The Ghosts of Christmas Past, Present and Future have announced that they’re not even going to bother trying to get Theresa May to mend her ways this year.
Since Victorian times, the three ghosts have traditionally attempted to get the meanest, most cruel and unpleasant people in the country to change their ways, however with Theresa May, they believe that it would be a complete waste of time.
“Ebenezer Scrooge was the most awful man in London,” boomed the Ghost of Christmas Present.
“Tight-fisted, cruel, and dreadful to the core. But still, we always felt like there was a slim chance we could do some good with him. But, Theresa May? Let’s be serious.”
The ghost, known to friends as Simon Williams, went on to explain that they had started work on a series of visions to make the Prime Minister change her ways.

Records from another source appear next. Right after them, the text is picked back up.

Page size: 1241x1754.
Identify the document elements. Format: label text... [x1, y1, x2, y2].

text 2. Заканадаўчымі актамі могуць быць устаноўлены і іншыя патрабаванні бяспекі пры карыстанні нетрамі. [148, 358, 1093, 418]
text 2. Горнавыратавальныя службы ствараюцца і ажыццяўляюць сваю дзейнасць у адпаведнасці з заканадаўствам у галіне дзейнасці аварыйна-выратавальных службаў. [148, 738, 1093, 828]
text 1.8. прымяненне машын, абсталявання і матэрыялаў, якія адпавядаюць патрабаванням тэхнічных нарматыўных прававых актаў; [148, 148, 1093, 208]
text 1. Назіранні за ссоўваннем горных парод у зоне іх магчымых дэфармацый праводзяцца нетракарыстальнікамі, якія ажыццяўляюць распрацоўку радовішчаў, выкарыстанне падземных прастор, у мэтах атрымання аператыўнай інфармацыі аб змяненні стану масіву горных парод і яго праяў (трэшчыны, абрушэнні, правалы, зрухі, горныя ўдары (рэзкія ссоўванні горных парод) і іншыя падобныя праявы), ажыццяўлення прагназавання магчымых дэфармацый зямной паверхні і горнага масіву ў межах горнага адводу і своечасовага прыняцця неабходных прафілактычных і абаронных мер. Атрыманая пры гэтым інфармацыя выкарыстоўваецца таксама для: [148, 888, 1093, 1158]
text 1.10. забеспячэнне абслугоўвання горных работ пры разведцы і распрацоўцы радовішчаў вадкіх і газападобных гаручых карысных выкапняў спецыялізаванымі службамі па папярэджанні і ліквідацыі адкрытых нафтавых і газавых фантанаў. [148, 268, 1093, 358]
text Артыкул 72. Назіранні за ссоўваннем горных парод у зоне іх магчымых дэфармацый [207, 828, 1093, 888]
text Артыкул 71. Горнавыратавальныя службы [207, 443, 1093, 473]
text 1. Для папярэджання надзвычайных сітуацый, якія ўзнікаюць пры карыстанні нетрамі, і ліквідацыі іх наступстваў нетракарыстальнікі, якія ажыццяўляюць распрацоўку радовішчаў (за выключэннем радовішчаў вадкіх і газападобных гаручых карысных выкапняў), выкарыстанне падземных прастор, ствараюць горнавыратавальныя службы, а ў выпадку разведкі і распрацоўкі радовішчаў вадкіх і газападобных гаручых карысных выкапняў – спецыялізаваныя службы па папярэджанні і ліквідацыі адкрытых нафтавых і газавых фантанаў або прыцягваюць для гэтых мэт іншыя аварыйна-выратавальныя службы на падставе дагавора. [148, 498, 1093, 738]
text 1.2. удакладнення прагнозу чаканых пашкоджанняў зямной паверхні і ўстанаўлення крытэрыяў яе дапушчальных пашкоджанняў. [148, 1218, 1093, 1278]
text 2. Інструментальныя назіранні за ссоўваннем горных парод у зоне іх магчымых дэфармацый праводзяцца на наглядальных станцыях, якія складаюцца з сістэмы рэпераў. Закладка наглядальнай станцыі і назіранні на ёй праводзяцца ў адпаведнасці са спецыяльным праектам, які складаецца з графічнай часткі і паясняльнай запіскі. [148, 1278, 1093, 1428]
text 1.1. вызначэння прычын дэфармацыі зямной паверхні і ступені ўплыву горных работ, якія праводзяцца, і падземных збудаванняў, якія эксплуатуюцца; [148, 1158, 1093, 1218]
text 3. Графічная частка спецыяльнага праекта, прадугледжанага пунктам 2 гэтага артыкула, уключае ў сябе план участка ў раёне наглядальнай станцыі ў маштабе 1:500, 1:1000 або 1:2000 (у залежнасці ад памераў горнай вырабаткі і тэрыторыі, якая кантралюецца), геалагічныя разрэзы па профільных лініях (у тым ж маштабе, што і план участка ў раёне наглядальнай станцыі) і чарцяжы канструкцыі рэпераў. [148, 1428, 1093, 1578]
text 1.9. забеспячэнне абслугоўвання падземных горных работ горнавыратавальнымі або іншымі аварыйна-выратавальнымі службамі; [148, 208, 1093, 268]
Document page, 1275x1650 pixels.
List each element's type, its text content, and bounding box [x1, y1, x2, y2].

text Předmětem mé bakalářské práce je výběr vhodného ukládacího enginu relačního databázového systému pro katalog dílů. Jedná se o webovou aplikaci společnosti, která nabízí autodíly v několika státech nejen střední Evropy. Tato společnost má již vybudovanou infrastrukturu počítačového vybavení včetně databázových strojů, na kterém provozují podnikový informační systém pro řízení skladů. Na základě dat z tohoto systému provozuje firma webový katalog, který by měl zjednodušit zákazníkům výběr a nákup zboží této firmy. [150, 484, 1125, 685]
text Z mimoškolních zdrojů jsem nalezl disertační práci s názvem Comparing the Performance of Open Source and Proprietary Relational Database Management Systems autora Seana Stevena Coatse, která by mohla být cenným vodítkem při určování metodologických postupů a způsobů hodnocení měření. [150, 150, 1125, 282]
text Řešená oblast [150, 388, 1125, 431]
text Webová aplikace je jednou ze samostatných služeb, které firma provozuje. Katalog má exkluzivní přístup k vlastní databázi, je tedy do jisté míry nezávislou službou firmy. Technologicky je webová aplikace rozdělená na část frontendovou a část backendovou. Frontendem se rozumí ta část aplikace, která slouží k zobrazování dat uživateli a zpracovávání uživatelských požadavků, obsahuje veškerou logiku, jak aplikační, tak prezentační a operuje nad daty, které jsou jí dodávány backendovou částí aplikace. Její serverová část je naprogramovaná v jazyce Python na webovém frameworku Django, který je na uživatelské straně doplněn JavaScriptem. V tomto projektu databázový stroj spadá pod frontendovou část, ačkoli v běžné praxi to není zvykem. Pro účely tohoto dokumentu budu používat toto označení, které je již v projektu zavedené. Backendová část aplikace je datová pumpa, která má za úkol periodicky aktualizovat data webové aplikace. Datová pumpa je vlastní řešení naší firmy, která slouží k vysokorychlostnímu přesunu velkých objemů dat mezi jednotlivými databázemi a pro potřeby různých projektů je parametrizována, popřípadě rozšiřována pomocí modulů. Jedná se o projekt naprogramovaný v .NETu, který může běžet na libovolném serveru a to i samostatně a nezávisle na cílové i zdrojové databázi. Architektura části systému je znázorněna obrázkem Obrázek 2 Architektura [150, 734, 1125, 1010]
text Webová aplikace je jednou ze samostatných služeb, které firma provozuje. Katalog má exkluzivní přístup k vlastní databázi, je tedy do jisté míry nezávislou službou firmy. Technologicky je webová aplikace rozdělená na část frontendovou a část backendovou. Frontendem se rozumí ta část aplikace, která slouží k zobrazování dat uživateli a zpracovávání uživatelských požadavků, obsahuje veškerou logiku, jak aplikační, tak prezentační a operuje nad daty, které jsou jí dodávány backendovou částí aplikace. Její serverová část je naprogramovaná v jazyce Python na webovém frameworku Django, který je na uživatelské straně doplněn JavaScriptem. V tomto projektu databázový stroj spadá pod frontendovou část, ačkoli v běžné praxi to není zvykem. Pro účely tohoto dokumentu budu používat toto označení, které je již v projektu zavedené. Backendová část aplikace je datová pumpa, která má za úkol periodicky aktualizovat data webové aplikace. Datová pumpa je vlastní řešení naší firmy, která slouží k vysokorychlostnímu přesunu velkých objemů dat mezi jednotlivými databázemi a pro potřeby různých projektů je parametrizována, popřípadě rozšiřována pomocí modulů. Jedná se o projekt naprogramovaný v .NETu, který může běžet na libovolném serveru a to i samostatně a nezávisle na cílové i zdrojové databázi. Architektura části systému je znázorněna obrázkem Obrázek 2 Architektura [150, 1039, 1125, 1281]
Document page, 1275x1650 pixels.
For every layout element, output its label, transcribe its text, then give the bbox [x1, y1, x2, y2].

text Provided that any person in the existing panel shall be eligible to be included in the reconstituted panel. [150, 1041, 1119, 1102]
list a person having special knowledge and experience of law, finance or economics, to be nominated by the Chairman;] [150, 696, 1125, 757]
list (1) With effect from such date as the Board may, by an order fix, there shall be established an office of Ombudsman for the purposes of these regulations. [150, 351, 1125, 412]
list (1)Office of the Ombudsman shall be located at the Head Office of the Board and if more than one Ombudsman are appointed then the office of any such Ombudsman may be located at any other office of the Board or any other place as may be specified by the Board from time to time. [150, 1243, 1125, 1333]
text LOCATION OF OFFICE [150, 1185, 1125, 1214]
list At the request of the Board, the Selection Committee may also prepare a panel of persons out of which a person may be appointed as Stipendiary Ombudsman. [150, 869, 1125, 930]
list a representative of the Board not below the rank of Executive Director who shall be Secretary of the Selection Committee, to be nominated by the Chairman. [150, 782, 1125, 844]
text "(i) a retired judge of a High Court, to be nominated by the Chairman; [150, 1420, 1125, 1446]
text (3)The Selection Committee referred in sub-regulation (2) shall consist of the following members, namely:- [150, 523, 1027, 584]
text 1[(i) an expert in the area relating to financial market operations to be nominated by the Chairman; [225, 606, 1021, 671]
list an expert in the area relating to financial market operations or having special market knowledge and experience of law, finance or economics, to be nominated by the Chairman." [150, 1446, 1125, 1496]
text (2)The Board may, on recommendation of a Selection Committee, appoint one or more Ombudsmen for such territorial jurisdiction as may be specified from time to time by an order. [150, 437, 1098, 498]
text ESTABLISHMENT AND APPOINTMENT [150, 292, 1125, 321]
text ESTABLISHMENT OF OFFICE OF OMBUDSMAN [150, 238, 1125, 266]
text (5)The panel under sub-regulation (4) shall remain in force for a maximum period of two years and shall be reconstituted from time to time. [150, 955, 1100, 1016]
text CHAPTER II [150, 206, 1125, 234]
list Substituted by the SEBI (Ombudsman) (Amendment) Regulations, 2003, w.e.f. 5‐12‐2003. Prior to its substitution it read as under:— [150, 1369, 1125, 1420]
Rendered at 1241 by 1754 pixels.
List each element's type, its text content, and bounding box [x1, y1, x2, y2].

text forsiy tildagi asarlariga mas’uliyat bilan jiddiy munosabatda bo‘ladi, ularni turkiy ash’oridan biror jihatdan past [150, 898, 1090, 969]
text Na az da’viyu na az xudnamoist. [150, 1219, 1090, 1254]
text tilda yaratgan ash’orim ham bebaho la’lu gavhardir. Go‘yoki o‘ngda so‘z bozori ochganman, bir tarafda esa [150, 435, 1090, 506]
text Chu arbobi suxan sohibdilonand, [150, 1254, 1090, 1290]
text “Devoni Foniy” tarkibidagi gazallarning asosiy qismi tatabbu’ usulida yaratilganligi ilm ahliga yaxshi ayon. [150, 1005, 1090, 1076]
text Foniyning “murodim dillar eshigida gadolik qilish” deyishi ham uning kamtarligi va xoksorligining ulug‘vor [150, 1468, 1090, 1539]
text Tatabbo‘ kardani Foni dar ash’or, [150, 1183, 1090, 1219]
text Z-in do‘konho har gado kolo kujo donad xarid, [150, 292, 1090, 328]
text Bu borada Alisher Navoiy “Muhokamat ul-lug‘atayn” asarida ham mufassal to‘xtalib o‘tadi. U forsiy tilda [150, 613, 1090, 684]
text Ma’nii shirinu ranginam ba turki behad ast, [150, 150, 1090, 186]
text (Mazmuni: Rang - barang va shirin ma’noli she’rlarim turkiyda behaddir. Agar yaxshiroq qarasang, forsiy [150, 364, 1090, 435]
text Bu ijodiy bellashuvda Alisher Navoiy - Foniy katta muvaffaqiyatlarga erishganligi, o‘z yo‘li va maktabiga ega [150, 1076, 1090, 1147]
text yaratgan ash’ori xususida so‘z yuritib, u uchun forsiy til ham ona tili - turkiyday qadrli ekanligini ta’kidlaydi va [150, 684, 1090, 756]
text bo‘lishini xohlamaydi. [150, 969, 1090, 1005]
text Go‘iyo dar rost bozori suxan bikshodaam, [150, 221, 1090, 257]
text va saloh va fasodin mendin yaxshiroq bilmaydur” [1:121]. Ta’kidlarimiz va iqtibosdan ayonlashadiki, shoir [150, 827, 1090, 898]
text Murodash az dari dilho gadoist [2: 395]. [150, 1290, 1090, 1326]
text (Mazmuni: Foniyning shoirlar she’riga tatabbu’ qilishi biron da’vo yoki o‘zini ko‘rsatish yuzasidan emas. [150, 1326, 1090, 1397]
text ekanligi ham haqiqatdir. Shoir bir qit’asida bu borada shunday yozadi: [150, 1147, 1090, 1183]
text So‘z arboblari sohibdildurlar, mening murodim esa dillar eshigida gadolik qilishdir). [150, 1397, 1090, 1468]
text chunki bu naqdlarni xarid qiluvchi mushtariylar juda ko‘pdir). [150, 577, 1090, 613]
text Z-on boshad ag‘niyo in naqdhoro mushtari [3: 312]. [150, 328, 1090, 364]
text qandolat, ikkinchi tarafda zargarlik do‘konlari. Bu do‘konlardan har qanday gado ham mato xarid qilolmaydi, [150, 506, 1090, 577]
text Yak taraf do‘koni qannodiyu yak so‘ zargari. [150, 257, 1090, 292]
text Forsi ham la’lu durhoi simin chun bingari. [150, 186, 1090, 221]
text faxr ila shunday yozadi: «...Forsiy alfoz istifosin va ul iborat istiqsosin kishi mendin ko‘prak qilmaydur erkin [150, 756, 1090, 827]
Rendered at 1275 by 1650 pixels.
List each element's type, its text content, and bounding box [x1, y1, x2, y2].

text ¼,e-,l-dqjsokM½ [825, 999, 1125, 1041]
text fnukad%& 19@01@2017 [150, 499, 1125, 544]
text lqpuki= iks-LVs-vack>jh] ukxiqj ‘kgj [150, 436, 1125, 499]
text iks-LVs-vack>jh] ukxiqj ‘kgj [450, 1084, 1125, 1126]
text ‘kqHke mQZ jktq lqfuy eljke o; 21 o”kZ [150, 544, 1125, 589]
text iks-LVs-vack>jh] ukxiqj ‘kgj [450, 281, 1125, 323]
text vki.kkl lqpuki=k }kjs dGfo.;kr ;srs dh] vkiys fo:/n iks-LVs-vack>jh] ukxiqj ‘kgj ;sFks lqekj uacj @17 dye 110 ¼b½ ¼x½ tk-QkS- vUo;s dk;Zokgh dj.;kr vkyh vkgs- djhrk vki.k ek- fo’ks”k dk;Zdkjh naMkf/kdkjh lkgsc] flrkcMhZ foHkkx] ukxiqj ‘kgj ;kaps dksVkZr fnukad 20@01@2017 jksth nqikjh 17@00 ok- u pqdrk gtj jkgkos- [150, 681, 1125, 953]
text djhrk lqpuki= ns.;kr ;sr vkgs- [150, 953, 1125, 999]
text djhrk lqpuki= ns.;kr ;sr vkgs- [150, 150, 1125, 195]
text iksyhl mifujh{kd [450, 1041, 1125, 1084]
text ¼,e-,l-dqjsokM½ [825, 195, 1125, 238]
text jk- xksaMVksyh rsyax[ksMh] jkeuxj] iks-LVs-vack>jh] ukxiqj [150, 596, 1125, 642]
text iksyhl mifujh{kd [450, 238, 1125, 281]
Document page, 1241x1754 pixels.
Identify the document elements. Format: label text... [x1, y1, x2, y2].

He said, “The problem was, it’s would have taken until Boxing Day to get through all the awful things she’s done in the past. The ‘immigrants go home’ thing, that time she slagged off the policemen, running through that wheat field.
“It would have just taken us absolutely ages.”
Instead, the ghosts have decided that they’ll just take the evening off and do something a little less stressful.
“No, we thought about giving a Boris a try, but that would be an even bigger job than Theresa May, so we’re just going to stay at home on Christmas with some cans in and the Mrs Brown’s Boys special on telly.”